I'm fairly certain it was a Rick Riordan novel. 

I was sure Rick would forgive the folded triangle in the corner of my copy of Percy Jackson and the Lightning Thief, but, Mrs Taylor seemed disinclined to agree. 

I was told to keep the pages pristine by using a bookmark. In order to keep the spine unaffected from those little creases that run from base to tip, I should avoid opening my book to its full capacity, or, sit and gently open the leaves one by one until my bored fingers met somewhere in the middle. 

Never use your tomes as coasters and don't, under any circumstances, curl the pages backwards so that you can read one-handed in the bath. 

In fact, reading in the bath is banned. Reading anywhere but at a desk should now be regarded as risky business. 

You've been warned.  

For years, I tried to do as I was told. In fact, I started a bookmark collection. The problem was, I never remembered to grab one and would usually use scrap bits of paper, instead. I loved my books and for all I knew, I was treating them as they should be treated. 

It wasn't until I got a little older that I began to slip. 

It started slowly. Just a water-bottle balanced atop a closed book on the over-crowded desk. Next, it was a steaming mug of tea. 

Little by little, the standards I had set for myself began to wane. I was no longer peeking at a narrowly opened page but instead grabbing books and pulling them taut the moment I acquired them as my own. I became the librarian's worst nightmare. 

At fifteen, reading in the bath became the new taboo way for me to rebel. Scandalous, right? 

That's how I received my first book casualty. 

I'd been successfully keeping my books aloft and above water for a couple of months when the incident occurred. It happened quickly. One moment the book was in my hand and the next ― well, I heard the splash and immediately knew I'd messed up. 

Water-logged books can often be saved. Leave them be in an airing cupboard for a couple of days and the words will still be legible. However, my copy of Memoirs of a Geisha was never the same after that. 

I back-peddled. I became more careful. I even tried out using a kindle. But, it wasn't the same. 

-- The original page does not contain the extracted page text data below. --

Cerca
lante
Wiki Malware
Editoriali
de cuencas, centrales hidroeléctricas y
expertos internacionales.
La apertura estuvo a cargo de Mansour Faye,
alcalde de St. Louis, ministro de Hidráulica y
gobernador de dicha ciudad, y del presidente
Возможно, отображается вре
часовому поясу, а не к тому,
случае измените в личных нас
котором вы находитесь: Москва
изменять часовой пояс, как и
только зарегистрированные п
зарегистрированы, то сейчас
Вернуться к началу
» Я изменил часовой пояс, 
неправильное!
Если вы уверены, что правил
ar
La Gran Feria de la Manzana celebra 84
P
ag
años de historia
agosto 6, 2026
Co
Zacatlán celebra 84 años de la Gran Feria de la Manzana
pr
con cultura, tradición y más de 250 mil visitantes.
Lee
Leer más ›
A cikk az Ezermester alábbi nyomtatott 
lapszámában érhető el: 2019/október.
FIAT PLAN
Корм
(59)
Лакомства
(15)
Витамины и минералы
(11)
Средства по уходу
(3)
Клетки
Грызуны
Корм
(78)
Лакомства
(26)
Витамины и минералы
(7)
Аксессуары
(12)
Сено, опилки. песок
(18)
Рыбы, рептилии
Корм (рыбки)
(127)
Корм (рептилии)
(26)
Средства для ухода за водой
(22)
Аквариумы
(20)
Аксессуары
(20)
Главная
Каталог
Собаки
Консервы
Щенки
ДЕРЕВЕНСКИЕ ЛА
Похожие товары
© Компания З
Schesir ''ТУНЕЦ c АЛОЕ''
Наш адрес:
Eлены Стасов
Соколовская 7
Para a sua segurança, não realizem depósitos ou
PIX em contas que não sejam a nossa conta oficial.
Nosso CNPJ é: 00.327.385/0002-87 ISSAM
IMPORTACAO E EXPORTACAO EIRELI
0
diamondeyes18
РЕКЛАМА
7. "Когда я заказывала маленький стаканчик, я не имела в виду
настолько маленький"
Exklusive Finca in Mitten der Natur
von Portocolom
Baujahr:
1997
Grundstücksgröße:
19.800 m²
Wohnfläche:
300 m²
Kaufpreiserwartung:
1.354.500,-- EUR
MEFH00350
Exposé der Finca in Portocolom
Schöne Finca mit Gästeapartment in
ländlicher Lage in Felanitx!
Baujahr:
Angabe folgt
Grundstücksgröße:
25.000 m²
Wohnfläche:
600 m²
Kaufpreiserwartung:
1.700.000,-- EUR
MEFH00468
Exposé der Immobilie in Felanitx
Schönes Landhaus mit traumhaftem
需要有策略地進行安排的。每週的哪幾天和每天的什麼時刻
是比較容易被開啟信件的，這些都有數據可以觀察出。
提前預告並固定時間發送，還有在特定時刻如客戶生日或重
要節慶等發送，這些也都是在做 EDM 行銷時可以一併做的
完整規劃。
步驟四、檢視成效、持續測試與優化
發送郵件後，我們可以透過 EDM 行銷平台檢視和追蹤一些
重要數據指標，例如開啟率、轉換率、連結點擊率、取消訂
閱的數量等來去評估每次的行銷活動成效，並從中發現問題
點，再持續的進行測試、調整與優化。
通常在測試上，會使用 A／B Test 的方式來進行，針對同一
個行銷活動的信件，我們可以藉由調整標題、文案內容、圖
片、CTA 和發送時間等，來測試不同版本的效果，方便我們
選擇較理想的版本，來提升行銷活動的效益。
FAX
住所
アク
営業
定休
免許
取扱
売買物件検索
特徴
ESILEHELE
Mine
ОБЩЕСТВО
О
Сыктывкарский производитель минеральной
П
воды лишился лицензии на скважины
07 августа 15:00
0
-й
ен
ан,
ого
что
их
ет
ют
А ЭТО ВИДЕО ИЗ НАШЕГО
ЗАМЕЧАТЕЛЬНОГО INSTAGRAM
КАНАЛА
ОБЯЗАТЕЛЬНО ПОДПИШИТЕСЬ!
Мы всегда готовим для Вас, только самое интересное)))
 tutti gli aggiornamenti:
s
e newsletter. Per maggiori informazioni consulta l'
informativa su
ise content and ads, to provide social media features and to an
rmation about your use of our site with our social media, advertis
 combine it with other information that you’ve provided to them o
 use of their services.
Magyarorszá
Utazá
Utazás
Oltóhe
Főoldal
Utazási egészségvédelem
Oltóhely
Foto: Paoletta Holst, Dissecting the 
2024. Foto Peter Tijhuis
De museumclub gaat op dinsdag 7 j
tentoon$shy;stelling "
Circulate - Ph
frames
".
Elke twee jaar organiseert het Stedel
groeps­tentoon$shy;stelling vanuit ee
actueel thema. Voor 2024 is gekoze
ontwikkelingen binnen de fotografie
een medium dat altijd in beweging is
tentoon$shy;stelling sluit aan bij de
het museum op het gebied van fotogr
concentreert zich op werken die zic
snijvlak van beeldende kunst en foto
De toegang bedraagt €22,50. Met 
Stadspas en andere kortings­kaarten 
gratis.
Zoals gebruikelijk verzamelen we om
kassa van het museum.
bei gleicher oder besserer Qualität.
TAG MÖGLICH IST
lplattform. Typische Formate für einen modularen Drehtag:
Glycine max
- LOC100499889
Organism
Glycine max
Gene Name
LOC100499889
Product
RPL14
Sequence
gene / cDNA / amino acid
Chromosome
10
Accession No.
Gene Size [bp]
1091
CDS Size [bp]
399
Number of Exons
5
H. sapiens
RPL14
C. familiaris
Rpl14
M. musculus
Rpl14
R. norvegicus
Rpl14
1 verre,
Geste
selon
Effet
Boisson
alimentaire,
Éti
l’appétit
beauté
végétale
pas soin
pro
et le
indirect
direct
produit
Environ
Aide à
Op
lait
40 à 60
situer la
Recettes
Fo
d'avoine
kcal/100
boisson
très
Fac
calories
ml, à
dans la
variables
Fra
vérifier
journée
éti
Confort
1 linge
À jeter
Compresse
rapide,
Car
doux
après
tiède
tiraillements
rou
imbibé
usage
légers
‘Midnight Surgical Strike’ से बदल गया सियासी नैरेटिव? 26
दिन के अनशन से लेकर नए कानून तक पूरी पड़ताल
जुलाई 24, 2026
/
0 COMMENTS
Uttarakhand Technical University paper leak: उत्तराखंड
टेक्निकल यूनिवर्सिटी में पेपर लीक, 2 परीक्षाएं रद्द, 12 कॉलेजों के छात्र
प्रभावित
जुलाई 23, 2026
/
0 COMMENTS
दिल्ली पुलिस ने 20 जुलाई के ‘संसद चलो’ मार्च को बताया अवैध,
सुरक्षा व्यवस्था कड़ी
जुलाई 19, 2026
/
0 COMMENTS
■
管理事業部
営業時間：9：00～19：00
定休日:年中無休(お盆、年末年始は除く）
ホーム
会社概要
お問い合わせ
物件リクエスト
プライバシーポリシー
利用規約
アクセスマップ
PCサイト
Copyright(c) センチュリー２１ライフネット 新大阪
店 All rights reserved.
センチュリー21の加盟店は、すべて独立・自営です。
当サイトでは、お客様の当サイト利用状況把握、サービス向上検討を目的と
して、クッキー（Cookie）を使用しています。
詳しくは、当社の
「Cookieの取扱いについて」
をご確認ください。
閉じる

That's when I had my revelation. Mrs Taylor was wrong. It shouldn't matter if the spine of my paperback has little creases running down it. Surely that just shows that I've actually bothered to read it? 

Dog-earing pages became a game. I find it fun to see where I had last left off reading a book when coming to re-read (because, in typical reader fashion, I often opt to ignore my new purchases for old favourites so my TBR never goes down). 

I learnt more about myself this way, too ― turns out, it doesn't matter how old I am, I still find the same parts of stories a little duller and close the page in the same spot. Go figure.

I think this is part of what made me want to write. By understanding what I like to read, and understanding the patterns of what I didn't enjoy as much, my own creativity was sparked. 

I like knowing that my books aren't "perfect". Seeing old tea stains on a couple of pages doesn't decrease their value to me but, actually adds personality. A little bit of history. 

It's definitely not for everyone, but I don't like to split hairs over broken spines.